Unsubscribe to streaming seclusion

Unsubscribe to streaming seclusion

Nora Miller, A&E Editor & Columnist

Summer break. An influential period providing us with relaxation, decompression and, most importantly, time to immerse ourselves in nine straight hours of the third season of Stranger Things. With a plethora of instant media at our fingertips, the accessibility of content is rich for

the users of services such as Netflix and Hulu, each offering about 6,000 titles apiece. Subscribers have access to a colossal amount content, leading us to believe that streaming services push us out of our comfort zones. Despite this logical assumption, analytic tactics of such companies clarify that streaming services isolate us, no matter how heavily they are marketed to be inclusive.

With over 150 million subscribers, Netflix must cater to each individual alongside the mainstream to provide a successful service. Beginning their online streaming service just 20 years ago, Netflix has auspiciously personalized our watching experiences in a way no other company has done before.

According to information provided by Netflix, the key to this intricate charm is an automated recommendation system. Algorithms are used to catalog each subscriber’s subtle preferences the second your account is created. Some one thousand Netflix product architects look at finite aspects of your user behavior like the time of day you are watching. Other obvious ways the company personalizes your homepage is by analyzing the average amount of time the service is used and the genre of content you enjoy the most.

Although this process is advantageous at the surface, the company has vastly limited our range of media consumption. Now, you must be thinking, what does all of this have to do with me? Well, my avid Netflix watcher, I’m sorry to tell you that it means you now need to actively interrogate your decision-making skills. As a member of a generation where media and technology shape our reality, it is clear to me that we should deviate from convenience.

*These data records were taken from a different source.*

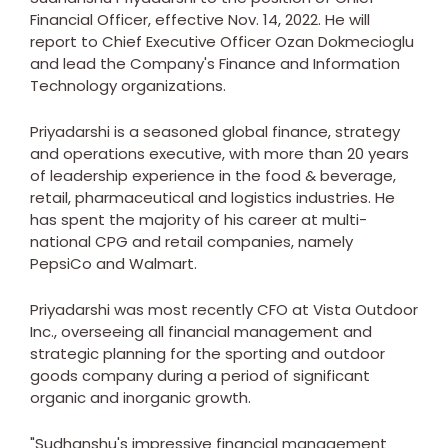
Financial Officer, effective
Nov. 14, 2022
. He will
report to Chief Executive Officer
Ozan Dokmecioglu
and lead the Company's Finance and Information
Technology organizations.
Priyadarshi is a seasoned global finance, strategy
and operations executive, with more than 20 years
of leadership experience in the food & beverage,
retail, pharmaceutical and logistics industries. He
has spent the majority of his career at multi-
national CPG and retail companies, namely
PepsiCo and Walmart.
Priyadarshi was most recently CFO at Vista Outdoor
Inc.,
overseeing all financial management and
strategic planning for the sporting and outdoor
goods company during a period of significant
organic and inorganic growth.
"Sudhanshu's impressive financial management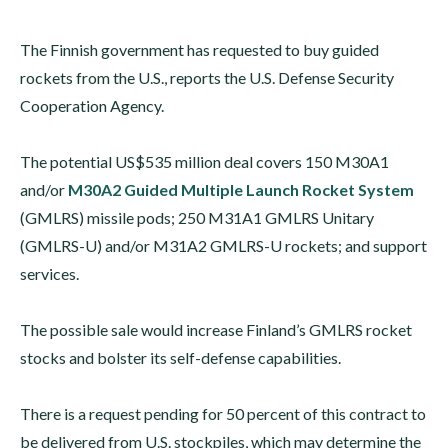
The Finnish government has requested to buy guided
rockets from the U.S., reports the U.S. Defense Security
Cooperation Agency.
The potential US$535 million deal covers 150 M30A1
and/or
M30A2 Guided Multiple Launch Rocket System
(GMLRS) missile pods; 250 M31A1 GMLRS Unitary
(GMLRS-U) and/or M31A2 GMLRS-U rockets; and support
services.
The possible sale would increase Finland’s GMLRS rocket
stocks and bolster its self-defense capabilities.
There is a request pending for 50 percent of this contract to
be delivered from U.S. stockpiles, which may determine the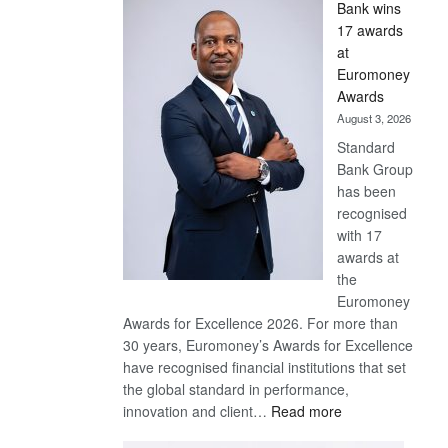
Bank wins
Win
17 awards
Later
at
Euromoney
Awards
August 3, 2026
Standard
Bank Group
has been
recognised
with 17
awards at
the
Euromoney
Awards for Excellence 2026. For more than
30 years, Euromoney’s Awards for Excellence
have recognised financial institutions that set
the global standard in performance,
:
innovation and client…
Read more
Standard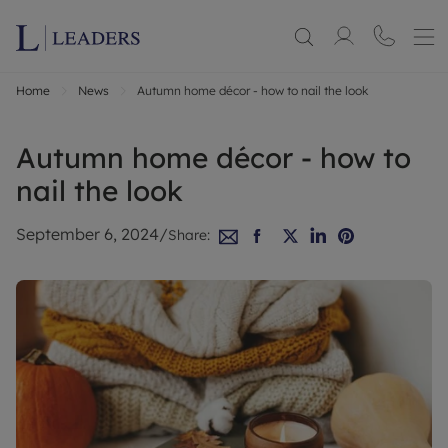
Home
News
Autumn home décor - how to nail the look
Autumn home décor - how to
nail the look
September 6, 2024
/
Share: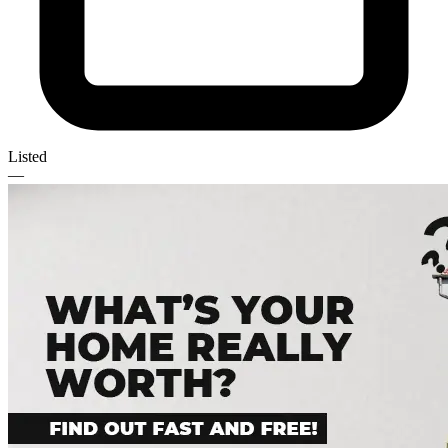
Listed
—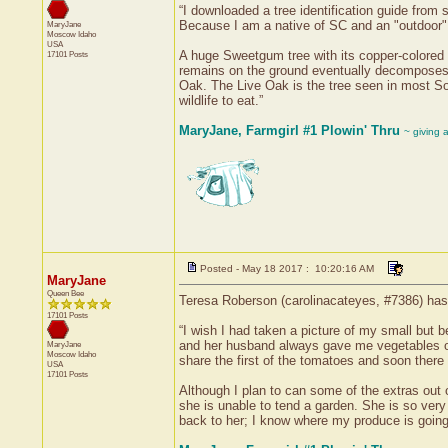
“I downloaded a tree identification guide from 
Because I am a native of SC and an "outdoor" 
MaryJane
Moscow
Idaho
USA
A huge Sweetgum tree with its copper-colored ba
17101 Posts
remains on the ground eventually decomposes. Ye
Oak. The Live Oak is the tree seen in most So
wildlife to eat.”
MaryJane, Farmgirl #1 Plowin' Thru
~ giving 
Posted - May 18 2017 : 10:20:16 AM
MaryJane
Queen Bee
Teresa Roberson (carolinacateyes, #7386) has 
17101 Posts
“I wish I had taken a picture of my small but b
and her husband always gave me vegetables out 
MaryJane
Moscow
Idaho
share the first of the tomatoes and soon there
USA
17101 Posts
Although I plan to can some of the extras out 
she is unable to tend a garden. She is so very
back to her; I know where my produce is going a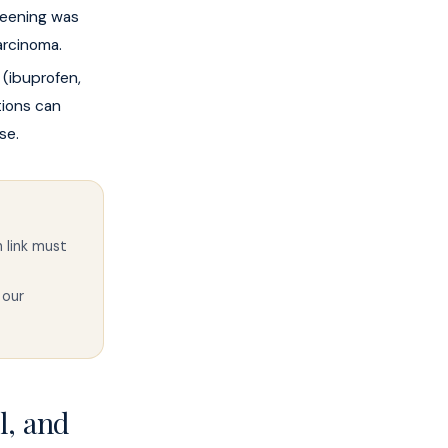
reening was
arcinoma.
(ibuprofen,
tions can
se.
 link must
 our
l, and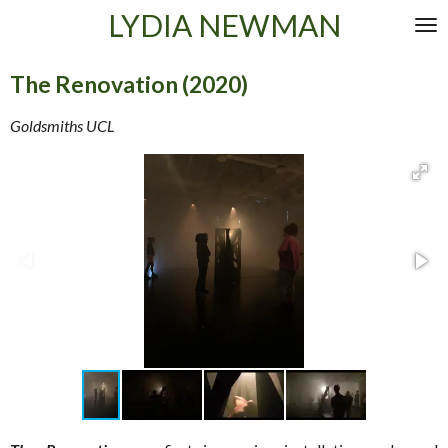
LYDIA NEWMAN
Skip
to
main
The Renovation (2020)
content
Goldsmiths UCL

While it might seem like a hopeless game of beating the computer, Netflix explains that they provide a catalog of titles for each country and the recommendations are only to aid the search. Personally, this leads me to wonder, what if there was no recommendation system at all? By altering this perspective, we can look outside of the scope of what is handed to us on a queue. Don’t get me wrong, streaming services have their benefits. If we want to explore television and film from the past, we can. Subscribers can savor titles without an inconvenient TV schedule or recording process. I understand how tasteful it can be, but we must reconsider how we consume media. All that I am encouraging is for us to set aside our instinctual taps for counterintuitive ones.